The gay wedding fever and the subsequent attempts to crack down on the wave widened an already uneasy gulf between the Bush administration and the country's estimated 28 million homosexuals.
"The whole gay community is against Bush and a lot of homosexuals who usually don't vote are going to vote this time," said Stan Stansbury, 55, a gay activist who lives in the liberal city of Berkeley, near San Francisco.
"I am more active than I have ever been in opposing Bush because this president is so right wing," said the liberal who distributes pamphlets and does internet lobbying to urge voters to defeat Bush on November 2.
"Bush is clearly courting the right wing Christian fundamentalists and they are the ones who damage gay rights and gay safety in this country," he fumed.
Gay community leaders said the community felt insulted by the stance of the Republican administration and party, which at its national convention in September adopted a conservative platform strongly rejecting calls for gay marriage and abortion rights.
Even Republican gays feel they have been marginalised by the administration's swing to the right.
"They've decided to use gay families as wedge issues across America in swing states and that is truly outrageous," said Patrick Guerriero, executive director of the Log Cabin Republicans, the party's leading gay bloc that has withdrawn its endorsement of Bush over the federal marriage amendment issue.
"Our members have been insulted by a campaign that has attempted to amend the constitution," he said.
The organisation last week filed a lawsuit challenging the US military over the controversial 1993 "Don't Ask, don't tell" law that allows homosexuals to serve as soldiers provided they do not disclose their sexuality.
Bush's Democratic election rival, John Kerry, also opposes the constitutional amendment, but like Bush, he maintains marriage should be confined to a man and a woman.
But even though Kerry does not back gay marriage, Jim Key of the Los Angeles Gay and Lesbian Center believes homosexuals and their friends and families will turn on Bush and his policies when they cast ballots.
"Bush is going to get less support than ever after certain policies such as federal marriage amendment - that could hurt him really bad among the community," he said, stressing that his organisation is non-partisan.
"Kerry, on the contrary, has been one of the strongest supporters of gays in Congress," he said.
But 56-year-old San Francisco-area resident Beau Cain said he would not support either of mainstream candidate as neither defends gay rights.
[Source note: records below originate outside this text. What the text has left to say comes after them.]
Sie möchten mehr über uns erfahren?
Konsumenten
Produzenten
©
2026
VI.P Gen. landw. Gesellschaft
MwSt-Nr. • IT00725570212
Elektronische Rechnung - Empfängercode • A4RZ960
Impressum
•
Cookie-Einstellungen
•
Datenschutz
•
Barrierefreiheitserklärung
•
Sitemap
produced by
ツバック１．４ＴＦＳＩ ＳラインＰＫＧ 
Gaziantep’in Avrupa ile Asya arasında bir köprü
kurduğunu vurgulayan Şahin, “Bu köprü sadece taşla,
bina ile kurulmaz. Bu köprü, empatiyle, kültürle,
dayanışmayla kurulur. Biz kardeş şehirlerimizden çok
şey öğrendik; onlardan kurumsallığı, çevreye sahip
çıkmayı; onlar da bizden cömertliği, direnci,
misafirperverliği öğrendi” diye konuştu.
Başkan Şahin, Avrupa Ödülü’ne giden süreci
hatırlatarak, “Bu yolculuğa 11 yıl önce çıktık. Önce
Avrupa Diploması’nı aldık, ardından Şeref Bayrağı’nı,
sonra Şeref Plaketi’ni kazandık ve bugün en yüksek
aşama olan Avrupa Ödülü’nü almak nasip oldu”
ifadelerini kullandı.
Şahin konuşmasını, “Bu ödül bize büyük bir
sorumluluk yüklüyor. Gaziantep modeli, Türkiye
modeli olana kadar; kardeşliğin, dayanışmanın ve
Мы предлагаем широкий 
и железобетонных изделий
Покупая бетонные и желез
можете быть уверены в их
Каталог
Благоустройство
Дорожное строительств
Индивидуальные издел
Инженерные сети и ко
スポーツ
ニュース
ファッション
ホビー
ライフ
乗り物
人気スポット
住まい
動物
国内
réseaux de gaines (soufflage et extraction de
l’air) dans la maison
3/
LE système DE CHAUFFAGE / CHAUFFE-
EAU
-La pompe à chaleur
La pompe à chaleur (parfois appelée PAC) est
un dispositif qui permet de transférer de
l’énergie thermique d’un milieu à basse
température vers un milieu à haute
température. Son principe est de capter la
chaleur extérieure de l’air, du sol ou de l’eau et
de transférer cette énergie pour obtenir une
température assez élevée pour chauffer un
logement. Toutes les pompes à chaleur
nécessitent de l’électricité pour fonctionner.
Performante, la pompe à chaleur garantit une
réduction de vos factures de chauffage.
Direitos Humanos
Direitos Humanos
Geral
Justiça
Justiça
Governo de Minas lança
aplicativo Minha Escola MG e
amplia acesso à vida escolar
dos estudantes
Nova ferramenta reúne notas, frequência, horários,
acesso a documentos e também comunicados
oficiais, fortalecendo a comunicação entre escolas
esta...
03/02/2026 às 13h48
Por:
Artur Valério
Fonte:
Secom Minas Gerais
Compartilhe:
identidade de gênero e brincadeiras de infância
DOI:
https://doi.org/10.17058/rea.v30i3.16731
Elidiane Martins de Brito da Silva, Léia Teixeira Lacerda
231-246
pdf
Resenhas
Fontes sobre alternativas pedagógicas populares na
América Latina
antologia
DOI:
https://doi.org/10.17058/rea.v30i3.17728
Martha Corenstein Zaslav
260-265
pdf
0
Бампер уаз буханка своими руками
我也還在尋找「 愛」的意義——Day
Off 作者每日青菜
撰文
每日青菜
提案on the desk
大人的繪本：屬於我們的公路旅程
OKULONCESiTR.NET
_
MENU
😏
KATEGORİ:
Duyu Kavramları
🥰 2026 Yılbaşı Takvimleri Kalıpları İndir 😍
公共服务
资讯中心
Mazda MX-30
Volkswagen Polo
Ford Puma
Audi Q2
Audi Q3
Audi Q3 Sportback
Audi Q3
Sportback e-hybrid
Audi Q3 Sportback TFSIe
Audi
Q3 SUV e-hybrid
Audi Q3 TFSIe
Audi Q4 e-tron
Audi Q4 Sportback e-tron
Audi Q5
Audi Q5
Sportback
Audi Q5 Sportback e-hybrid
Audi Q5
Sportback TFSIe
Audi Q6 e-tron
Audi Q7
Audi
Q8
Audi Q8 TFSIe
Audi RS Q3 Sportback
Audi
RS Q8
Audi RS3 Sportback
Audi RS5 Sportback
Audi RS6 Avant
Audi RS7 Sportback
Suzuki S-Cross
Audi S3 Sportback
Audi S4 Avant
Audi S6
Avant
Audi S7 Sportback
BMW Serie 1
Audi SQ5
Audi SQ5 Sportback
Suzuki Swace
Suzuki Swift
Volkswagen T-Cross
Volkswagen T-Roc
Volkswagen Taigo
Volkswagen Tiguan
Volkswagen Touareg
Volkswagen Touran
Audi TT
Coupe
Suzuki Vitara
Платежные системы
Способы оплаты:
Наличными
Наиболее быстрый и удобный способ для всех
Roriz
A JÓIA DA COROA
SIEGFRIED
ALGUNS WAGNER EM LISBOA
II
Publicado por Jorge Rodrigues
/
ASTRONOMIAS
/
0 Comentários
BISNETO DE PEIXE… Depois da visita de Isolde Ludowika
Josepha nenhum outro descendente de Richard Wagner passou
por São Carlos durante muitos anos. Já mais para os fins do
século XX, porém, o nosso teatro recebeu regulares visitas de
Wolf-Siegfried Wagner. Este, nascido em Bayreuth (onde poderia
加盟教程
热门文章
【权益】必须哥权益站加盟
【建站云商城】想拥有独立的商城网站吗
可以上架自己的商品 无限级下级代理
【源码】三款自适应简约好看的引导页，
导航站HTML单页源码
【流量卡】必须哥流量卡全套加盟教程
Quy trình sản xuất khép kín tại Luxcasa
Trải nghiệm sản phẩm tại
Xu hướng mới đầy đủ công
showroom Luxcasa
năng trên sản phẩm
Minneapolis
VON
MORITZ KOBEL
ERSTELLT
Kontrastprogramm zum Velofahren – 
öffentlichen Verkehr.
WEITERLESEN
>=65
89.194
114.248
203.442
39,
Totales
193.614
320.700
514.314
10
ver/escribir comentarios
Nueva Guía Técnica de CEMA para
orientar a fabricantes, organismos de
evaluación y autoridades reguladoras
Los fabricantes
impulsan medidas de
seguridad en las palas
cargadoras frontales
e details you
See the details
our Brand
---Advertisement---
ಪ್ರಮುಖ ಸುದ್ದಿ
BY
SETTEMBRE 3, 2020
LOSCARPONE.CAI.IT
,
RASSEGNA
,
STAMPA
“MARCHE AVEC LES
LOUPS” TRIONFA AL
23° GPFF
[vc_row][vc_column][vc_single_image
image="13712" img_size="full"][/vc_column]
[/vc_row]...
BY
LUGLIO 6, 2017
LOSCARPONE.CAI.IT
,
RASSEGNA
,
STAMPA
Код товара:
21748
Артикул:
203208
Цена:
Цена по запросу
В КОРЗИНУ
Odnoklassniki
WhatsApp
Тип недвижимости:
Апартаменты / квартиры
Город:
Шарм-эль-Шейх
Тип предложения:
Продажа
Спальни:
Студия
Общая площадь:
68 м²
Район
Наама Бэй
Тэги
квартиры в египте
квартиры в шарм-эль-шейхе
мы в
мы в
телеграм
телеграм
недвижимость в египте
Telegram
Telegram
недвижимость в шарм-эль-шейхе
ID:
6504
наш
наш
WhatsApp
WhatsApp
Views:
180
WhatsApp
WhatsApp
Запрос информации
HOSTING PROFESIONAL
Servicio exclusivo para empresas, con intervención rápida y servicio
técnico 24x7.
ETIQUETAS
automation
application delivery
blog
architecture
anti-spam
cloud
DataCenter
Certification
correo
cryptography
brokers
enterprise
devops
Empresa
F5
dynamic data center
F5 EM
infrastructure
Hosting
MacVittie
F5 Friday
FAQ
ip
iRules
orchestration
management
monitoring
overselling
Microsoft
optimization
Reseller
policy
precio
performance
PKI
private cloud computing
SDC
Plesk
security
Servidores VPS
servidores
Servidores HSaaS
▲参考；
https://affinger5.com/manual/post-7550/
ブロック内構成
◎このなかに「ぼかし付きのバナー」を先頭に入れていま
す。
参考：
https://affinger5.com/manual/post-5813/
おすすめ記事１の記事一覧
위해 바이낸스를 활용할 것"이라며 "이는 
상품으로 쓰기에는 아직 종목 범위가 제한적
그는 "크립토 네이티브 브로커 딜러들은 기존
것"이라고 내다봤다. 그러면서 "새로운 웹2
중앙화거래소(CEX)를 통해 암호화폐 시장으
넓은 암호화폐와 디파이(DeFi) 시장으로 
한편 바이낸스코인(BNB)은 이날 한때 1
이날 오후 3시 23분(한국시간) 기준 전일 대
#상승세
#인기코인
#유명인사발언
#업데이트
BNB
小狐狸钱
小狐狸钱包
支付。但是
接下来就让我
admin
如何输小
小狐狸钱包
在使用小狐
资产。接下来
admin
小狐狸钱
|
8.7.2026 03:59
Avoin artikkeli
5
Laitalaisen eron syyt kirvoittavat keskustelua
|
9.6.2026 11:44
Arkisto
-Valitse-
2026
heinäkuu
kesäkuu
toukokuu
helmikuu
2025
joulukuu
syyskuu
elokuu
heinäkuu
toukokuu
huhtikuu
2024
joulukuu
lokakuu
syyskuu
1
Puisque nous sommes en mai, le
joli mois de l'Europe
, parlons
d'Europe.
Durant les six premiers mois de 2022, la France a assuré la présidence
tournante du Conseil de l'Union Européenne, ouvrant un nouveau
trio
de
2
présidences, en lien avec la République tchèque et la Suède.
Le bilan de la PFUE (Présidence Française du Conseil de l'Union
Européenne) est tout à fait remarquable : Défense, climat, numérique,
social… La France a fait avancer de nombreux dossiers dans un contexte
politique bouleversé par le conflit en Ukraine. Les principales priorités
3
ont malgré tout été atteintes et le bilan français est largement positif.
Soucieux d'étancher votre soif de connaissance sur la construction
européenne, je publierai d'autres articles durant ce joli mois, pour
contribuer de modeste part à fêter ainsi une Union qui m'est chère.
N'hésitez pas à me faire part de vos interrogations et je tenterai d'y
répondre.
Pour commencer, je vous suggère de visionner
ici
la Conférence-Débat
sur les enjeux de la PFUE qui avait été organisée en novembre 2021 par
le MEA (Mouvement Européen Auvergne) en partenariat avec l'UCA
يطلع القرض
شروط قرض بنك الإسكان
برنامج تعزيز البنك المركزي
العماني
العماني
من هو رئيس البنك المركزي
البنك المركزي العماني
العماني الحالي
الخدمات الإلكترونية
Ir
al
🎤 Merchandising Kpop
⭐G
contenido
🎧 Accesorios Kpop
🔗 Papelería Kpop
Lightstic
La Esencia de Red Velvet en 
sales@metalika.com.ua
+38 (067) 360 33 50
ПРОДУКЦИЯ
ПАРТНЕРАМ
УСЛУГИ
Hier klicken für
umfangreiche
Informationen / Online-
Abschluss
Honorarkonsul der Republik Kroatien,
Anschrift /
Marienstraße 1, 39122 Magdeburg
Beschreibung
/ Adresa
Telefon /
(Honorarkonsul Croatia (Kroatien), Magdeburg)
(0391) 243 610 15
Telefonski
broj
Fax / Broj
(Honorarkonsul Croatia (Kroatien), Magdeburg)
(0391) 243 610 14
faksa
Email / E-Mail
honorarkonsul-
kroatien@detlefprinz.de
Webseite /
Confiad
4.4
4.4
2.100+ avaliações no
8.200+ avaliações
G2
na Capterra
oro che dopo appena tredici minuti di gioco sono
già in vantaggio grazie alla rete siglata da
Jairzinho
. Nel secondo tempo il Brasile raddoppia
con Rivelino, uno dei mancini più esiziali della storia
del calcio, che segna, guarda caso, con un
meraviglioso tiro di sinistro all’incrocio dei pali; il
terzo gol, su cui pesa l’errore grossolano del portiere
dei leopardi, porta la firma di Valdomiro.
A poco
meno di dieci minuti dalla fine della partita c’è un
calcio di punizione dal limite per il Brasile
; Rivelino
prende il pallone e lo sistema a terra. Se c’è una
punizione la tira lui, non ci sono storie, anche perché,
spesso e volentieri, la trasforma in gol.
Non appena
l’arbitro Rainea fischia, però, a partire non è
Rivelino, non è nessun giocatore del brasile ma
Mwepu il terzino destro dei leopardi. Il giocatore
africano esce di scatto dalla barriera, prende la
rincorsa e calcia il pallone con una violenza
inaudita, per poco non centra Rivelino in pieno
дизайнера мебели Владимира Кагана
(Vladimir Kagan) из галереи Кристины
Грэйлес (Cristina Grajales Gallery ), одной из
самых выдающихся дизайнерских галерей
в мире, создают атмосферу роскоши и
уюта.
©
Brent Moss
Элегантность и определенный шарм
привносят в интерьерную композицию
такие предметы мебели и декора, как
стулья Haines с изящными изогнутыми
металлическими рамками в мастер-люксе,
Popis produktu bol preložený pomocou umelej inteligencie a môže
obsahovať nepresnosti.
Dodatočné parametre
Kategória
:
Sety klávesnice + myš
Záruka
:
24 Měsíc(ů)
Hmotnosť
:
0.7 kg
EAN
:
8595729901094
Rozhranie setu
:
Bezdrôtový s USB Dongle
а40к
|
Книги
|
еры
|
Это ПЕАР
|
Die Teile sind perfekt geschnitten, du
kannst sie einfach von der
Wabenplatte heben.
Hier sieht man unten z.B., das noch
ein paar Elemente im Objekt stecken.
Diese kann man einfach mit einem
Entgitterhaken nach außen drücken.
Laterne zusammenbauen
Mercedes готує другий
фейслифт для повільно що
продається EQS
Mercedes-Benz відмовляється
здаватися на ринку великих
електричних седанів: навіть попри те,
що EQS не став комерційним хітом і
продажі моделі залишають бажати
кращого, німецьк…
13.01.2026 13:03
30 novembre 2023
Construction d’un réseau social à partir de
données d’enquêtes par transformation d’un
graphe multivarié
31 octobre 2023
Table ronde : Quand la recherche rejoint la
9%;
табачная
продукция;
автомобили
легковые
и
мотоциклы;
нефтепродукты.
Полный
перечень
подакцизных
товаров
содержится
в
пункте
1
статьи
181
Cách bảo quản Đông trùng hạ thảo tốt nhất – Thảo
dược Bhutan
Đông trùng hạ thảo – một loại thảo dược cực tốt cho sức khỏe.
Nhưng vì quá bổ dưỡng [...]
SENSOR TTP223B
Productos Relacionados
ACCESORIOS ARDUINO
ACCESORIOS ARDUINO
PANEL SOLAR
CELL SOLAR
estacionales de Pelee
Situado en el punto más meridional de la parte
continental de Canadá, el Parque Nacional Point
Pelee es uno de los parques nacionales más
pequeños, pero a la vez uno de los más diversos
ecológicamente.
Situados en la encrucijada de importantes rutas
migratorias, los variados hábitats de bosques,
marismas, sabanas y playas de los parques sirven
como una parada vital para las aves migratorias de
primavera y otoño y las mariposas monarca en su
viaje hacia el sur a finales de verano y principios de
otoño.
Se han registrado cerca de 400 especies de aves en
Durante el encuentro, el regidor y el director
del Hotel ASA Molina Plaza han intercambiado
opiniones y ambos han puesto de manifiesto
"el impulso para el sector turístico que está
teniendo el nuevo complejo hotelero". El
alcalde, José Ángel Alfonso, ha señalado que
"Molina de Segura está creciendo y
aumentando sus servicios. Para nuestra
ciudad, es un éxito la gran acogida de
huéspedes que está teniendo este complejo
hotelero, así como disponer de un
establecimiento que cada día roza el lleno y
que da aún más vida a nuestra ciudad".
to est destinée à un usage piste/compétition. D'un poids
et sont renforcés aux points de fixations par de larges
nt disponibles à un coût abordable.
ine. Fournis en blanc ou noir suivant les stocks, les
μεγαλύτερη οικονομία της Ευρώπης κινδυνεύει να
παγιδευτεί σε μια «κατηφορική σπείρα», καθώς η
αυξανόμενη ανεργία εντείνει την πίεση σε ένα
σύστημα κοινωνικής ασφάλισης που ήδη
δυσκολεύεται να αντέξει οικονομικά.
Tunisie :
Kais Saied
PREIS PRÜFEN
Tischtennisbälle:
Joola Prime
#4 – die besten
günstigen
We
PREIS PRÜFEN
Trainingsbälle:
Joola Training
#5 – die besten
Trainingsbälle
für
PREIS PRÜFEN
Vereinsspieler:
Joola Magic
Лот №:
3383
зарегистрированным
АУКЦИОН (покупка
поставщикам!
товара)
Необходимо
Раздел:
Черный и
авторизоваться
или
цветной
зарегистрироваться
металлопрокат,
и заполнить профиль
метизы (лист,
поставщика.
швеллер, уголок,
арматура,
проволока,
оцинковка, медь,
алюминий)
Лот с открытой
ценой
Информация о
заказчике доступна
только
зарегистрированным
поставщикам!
Instead, he will vote for Libertarian party candidate Michael Badnarik.
"When my friends tell me my vote is wasted, I say: 'I would rather vote for what I want and not get it rather than vote for what I don't want and get plenty of it," said the technical writing professor from California State University at San Jose.
*snicker* Good luck, pole-smokers!
I'm really scared...Ooohhhh.
Sorry, can't get past the bad headline.
God said they were sinners. Then again, God said we are all sinners. It must have been the go and sin no more part they didn't like.
Why are we being held hostage by less than 1 percent of the population?
Well, they interview gays in SF... California anyway will go Kerry... OTH, in Ohio, the defense of marriage amendment may draw out a lot of evangelicals who will vote Bush...
"The whole gay community is against Bush and a lot of homosexuals who usually don't vote are going to vote this time," said Stan Stansbury, 55, a gay activist who lives in the liberal city of Berkeley, near San Francisco."
This is a completely stupid answer. Mary Cheney is gay and she's voting for Bush. This guy is ignorant.
Eject Bush? Ah yes. Just tighten up your stomach muscles and push, right boys? But while you THINK you are in your usual position, you are not, and the usual procedures won't work.
"A lot of homosexuals who usually don't vote are going to vote this time"
Yeah, like that'll be a really big number. Nonetheless, a lot MORE will show up to counter any pro-gay vote. HA HA.
Gay males reject bush...
Good for him.
Any chance they'll leave when the election doesn't go their way?
Wrong! Branded sinners by The Bible, just as are all the rest of us.
Well... better than vowing to "inject" Bush.
That does sound much better.
That's the point. The deviant vote is concentrated in ultra cultural left areas that the GOP would never carry in any case.
Doesn't it just warm the cockles of your heart to see that Kerry still loses votes no matter how much he waffles?